Masters of Efficiency

If you wanted heavy-weight euros, with worker placement and efficiency engineering, then last night at the Ribs of Beef was where it was at. Caylus and Le Havre were plonked onto the tables. Hard fought socio-economic battles raged throughout the Wherry Room. Crocker dominated Le Havre with a score which tripled last placed Jimmy. I'm not sure who out scraped and bowed the others to claim the Caylus title (perhaps someone can let us know). The only surprise of the night was that Crocker didn't straddle both tables and give everyone a serious lesson at both game simultaneously.

Beer: I was drinking Elgood's Thin Ice. A thick and warming, full-bodied premium bitter. Malty and slightly darker than my usual choice of beer, but much like Railroad Tycoon it's not as heavy as it would first appear.


andy malcolm said...

heavy euro? let me guess, it had 4 pages of rules and "multiple paths to victory" and "gut wrenching decisions" due to the 4 different choices you could make each turn?

Luke Superior said...

Ben won at Caylus. Luke Superior finished 2nd which made Hal feel hard done by as the rules were misunderstood and Hal built a plan around something which he couldn't do.

Jack failed miserably.

King Crocker said...

These zero luck games that aren't decided by Bonds lucky dice rolls are a bore. This is the first time I have declined playing caylus. The rule forgotten on there table was the end game condition of when the castle is full. Hal could have been awarded these points regardless and an additional favour and whilst his score would have been greater I believe it wouldnt have changed the overall result.

As for Le Harve Jimmy and Matt where punished by the inevitable learning curve in this efficiency game.
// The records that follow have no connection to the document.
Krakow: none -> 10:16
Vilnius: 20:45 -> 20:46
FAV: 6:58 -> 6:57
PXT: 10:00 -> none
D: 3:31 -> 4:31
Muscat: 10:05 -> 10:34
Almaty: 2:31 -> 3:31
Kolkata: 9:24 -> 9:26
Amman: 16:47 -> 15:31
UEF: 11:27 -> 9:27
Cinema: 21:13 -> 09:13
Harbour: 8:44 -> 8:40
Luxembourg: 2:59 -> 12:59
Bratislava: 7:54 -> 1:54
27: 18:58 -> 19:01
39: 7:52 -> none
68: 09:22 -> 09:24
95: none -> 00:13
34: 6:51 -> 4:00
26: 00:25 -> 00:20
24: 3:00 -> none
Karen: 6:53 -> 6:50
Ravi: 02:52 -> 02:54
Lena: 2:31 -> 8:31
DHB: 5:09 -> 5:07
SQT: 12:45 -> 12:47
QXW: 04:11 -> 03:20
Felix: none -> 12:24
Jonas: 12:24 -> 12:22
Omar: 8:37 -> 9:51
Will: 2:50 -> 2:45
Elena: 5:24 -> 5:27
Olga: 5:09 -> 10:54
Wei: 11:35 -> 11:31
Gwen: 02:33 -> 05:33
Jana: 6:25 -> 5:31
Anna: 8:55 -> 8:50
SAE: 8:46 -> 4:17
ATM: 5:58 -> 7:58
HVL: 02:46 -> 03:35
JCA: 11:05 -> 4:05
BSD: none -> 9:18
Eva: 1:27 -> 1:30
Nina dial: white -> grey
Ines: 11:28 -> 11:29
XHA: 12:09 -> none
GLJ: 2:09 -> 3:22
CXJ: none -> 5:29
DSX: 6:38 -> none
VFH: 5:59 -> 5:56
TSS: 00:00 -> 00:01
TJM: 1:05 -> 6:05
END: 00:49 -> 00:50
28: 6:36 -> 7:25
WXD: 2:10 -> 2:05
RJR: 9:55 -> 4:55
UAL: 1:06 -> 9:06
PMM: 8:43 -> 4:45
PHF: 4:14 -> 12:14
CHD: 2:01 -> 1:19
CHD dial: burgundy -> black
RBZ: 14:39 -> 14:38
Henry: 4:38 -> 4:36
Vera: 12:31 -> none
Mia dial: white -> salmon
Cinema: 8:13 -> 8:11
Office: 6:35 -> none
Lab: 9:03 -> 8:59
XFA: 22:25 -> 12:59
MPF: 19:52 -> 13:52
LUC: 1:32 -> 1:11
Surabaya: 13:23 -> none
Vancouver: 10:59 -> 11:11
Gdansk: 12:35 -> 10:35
Jimmy was 'happy' to write off this first play to experience although he had built impressive resources that had to be dumped, effecting his final total. It is a game that regular players will get an advantage in. I feel it is one of the best (top 2 or 3) games of its type. Its length is reflective of the complex nature of multiple resources that go through phases of popularity that inexperienced players will seldom grasp in first plays. As the game develops the resource demands shifts and players who prepare for later stages early are in a good position to hoover up VPs. Building interactions allow variety and replayability. I enjoy building a machine games, and where this is superior is that all players have access to all possibilities and that the demands develop. I likened Le Harve to a civ game in all but theme. Too often you can feel your just getting the knack of whats going on when these type of games finish. With Le Harve there are approximately 20 rounds with players having between 1 and 2 goes a round, possibly you get lets say 30 turns so there is sufficient time to get to grips with building the engine and then use it for a while without you ever feeling like the game is unbalanced. As we will play this 3 or 4 times a year it wont be long till its as hated as Caylus, Amune Re or Taj.